What Happened at the December 19 Meeting?
As December 19 approached, market participants were hoping the Federal Reserve would see various data points such as the stock market declines, slumping home sales (largely due to higher mortgage rates), and moderating economic growth as enough evidence to not raise interest rates in December. If not that, market consensus seemed as though investors would be accepting of an interest-rate increase followed by commentary on delaying some further increases. Neither of these scenarios occurred, and the Federal Reserve increased interest rates and offered generally little guidance regarding putting off further increases in 2019. The market reaction to this was negative, causing the major market indexes to fall to new multi-month lows.

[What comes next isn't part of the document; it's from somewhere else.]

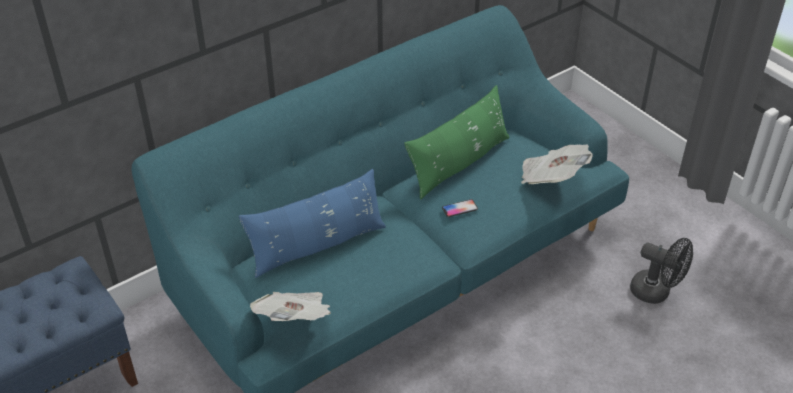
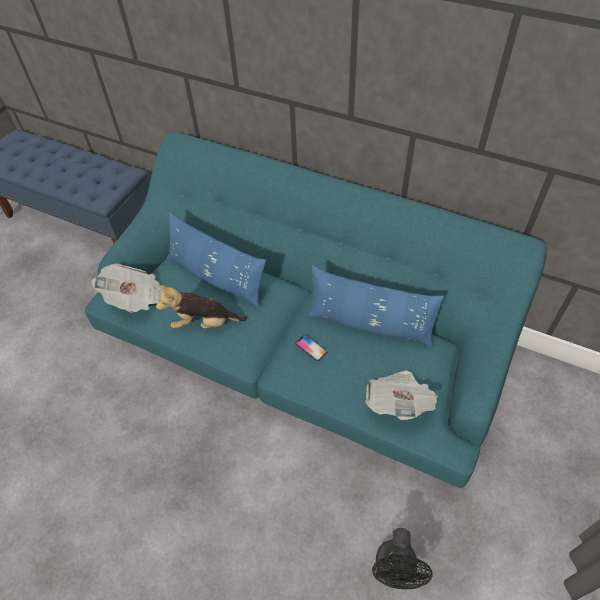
camera: 65 degrees right, 10 degrees up
green pillow [404,85,510,199] -> blue pillow [307,266,444,347]
none -> plush toy [156,285,247,328]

One of the core philosophies of macroeconomics is that small adjustments in monetary policy (i.e., interest rates) can produce major effects in an economy. Investors are not concerned about rising interest rates alone so much as they are that the Federal Reserve will increase rates at a pace the economy cannot support. There are tools we employ to determine if this is occurring. Among these include various financial conditions indexes, leading economic indicators, yield curve data, and supply-chain data. And, while some of these metrics suggest some potential economic headwinds, none currently suggest the Federal Reserve is making a policy error that could lead to an economic downturn.

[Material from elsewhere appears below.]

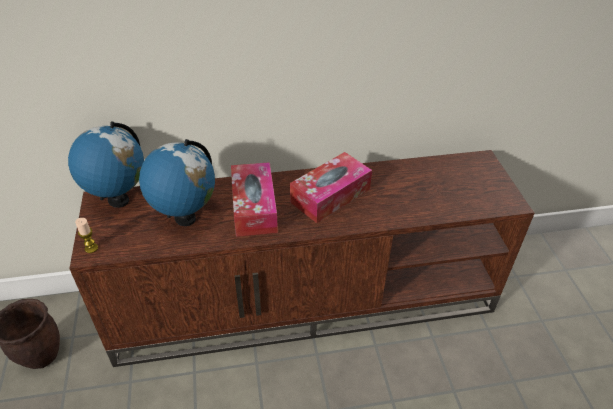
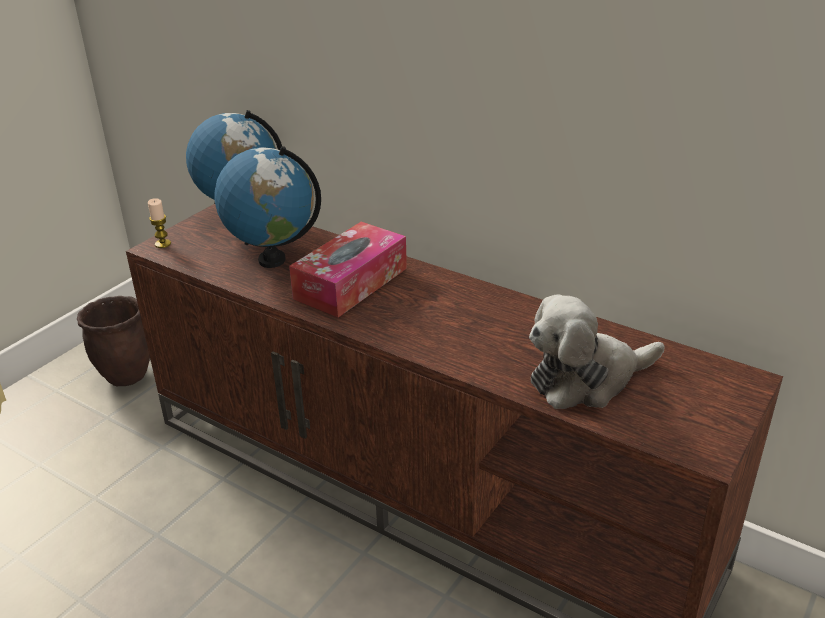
camera: 45 degrees right, 10 degrees down
tissue box [290,152,372,223] -> none
none -> plush toy [529,294,665,409]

Furthermore, despite what the Federal Reserve may project, we don’t believe rates will increase much more throughout 2019. The futures market agrees with this statement, implying a 52% chance that the federal funds rate will be unchanged by the end of next year versus where it stands today.
What This Means for Portfolios:
We currently view the recent decline as a normal correction within an ongoing bull market. We do believe that there will be a shift in leadership next year from “hot” growth stocks into more conservative issues, and we are fine-tuning portfolios to take advantage of this. Otherwise, with our data-driven approach not warning of a recession developing over the near term, we generally view any major asset reallocations unwarranted at this point.